Sens. Richard Durbin, Illinois Democrat, and Lindsey Graham, South Carolina Republican, said the tech platforms’ failing to police themselves at the expense of children must not go unanswered by Congress.
The duo wants social media CEOs to testify at a December hearing on potential risk for children who use the tech products.
“We promised Big Tech that they’d have their chance to explain their failures to protect kids. Now’s that chance,” the senators said in a statement. “Hearing from the CEOs of some of the world’s largest social media companies will help inform the committee’s efforts to address the crisis of online child sexual exploitation.”
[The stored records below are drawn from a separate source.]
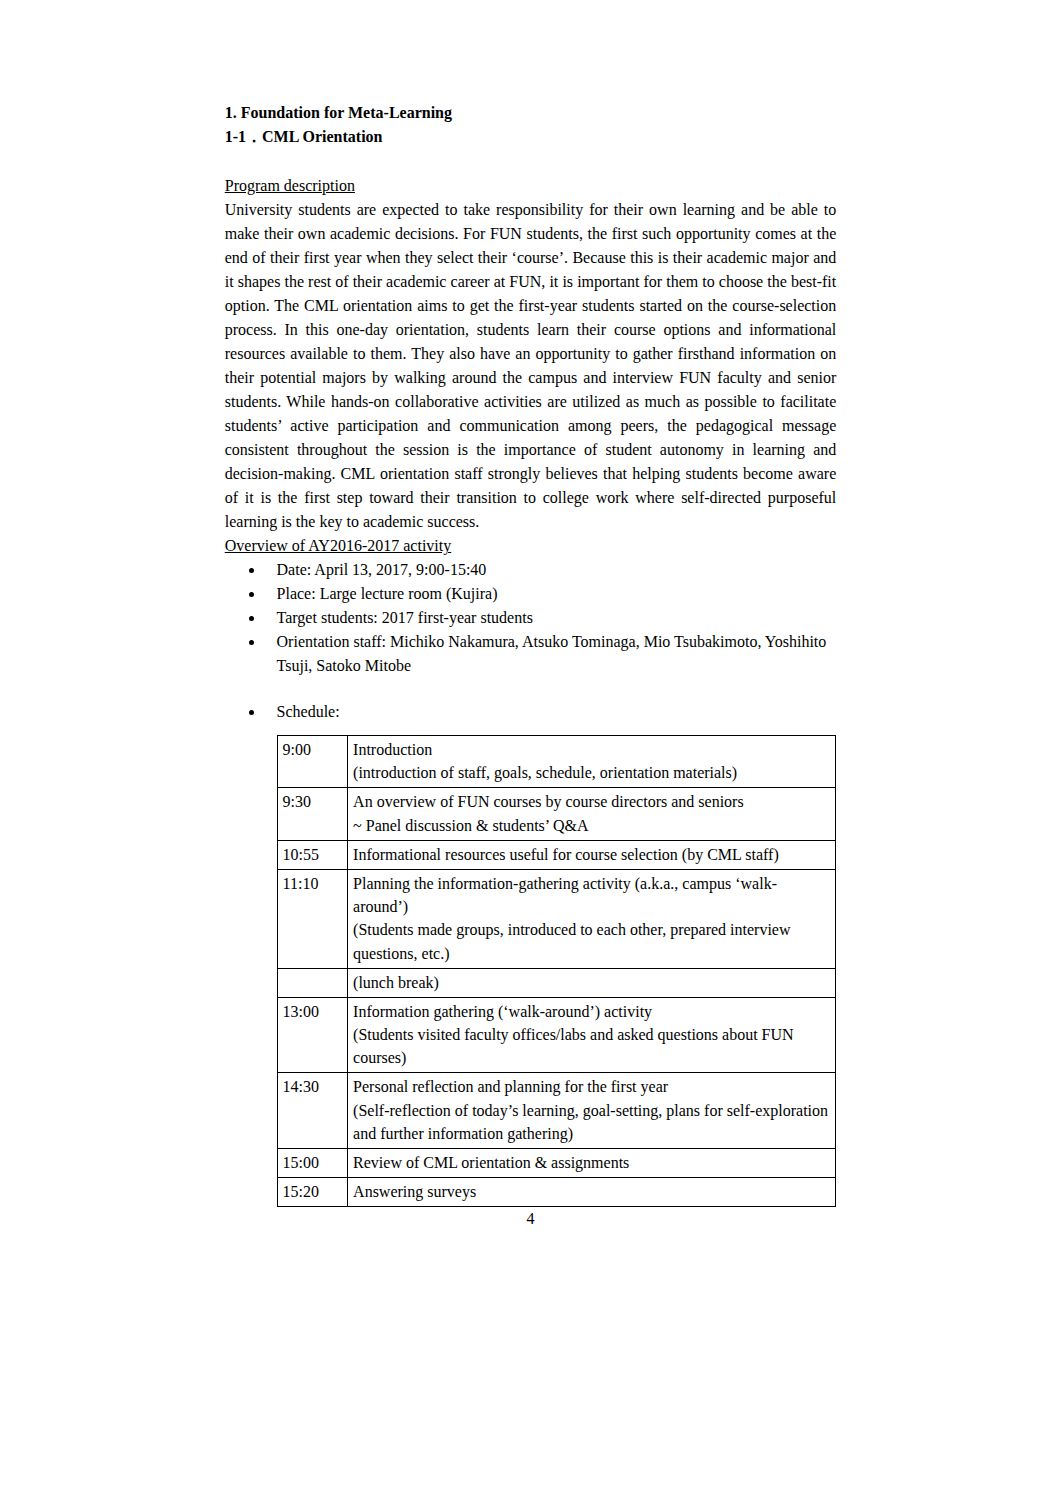1. Foundation for Meta-Learning
1-1．CML Orientation
Program description
University students are expected to take responsibility for their own learning and be able to make their own academic decisions. For FUN students, the first such opportunity comes at the end of their first year when they select their ‘course’. Because this is their academic major and it shapes the rest of their academic career at FUN, it is important for them to choose the best-fit option. The CML orientation aims to get the first-year students started on the course-selection process. In this one-day orientation, students learn their course options and informational resources available to them. They also have an opportunity to gather firsthand information on their potential majors by walking around the campus and interview FUN faculty and senior students. While hands-on collaborative activities are utilized as much as possible to facilitate students’ active participation and communication among peers, the pedagogical message consistent throughout the session is the importance of student autonomy in learning and decision-making. CML orientation staff strongly believes that helping students become aware of it is the first step toward their transition to college work where self-directed purposeful learning is the key to academic success.
Overview of AY2016-2017 activity
Date: April 13, 2017, 9:00-15:40
Place: Large lecture room (Kujira)
Target students: 2017 first-year students
Orientation staff: Michiko Nakamura, Atsuko Tominaga, Mio Tsubakimoto, Yoshihito Tsuji, Satoko Mitobe
Schedule:
| 9:00 | Introduction (introduction of staff, goals, schedule, orientation materials) |
| 9:30 | An overview of FUN courses by course directors and seniors ~ Panel discussion & students’ Q&A |
| 10:55 | Informational resources useful for course selection (by CML staff) |
| 11:10 | Planning the information-gathering activity (a.k.a., campus ‘walk-around’) (Students made groups, introduced to each other, prepared interview questions, etc.) |
| | (lunch break) |
| 13:00 | Information gathering (‘walk-around’) activity (Students visited faculty offices/labs and asked questions about FUN courses) |
| 14:30 | Personal reflection and planning for the first year (Self-reflection of today’s learning, goal-setting, plans for self-exploration and further information gathering) |
| 15:00 | Review of CML orientation & assignments |
| 15:20 | Answering surveys |
4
Subpoenas from Mr. Durbin, the judiciary committee chairman, were sent on Monday to CEOs at X, formerly Twitter; Snap, and Discord. The demands to the three platforms request the executives’ appearance at a Dec. 6 committee hearing.
Mr. Durbin and Mr. Graham’s offices said the subpoenas were necessary after repeated refusals during several weeks of negotiations.
Rather than declining to engage with the committee, Snap, the parent company of Snapchat, said it already planned to cooperate.
“Snap‘s CEO has already agreed to testify before the Senate Judiciary Committee, and our team is coordinating with committee staff on potential dates,” a Snap spokesperson said in a statement. “We appreciate the opportunity to appear before the committee to discuss this vital issue.”
Other social media companies also appear likely to cooperate with Congress. The judiciary committee expects the CEOs of TikTok and Meta, which oversees Facebook and Instagram, to voluntarily testify, according to the offices of Mr. Durbin and Mr. Graham.
Senators are not the only ones scrutinizing the social media CEOs. Thirty-three states sued Meta in October over allegations that the company exposed children to harmful social media features in an effort to maximize profits.
The social media industry writ large has also emerged as a punching bag on the 2024 presidential campaign trail.
For example, GOP presidential candidate Nikki Haley has proposed requiring social media companies to ban people who post anonymously because of national security concerns.
The former U.S. Ambassador to the United Nations partially walked back the proposal last week, saying she was concerned about anonymous foreign social media accounts, particularly from China, Russia, and Iran.
Discord did not respond to a request for comment and X answered with an automatic reply saying it was busy.
• This story is based in part on wire service reports.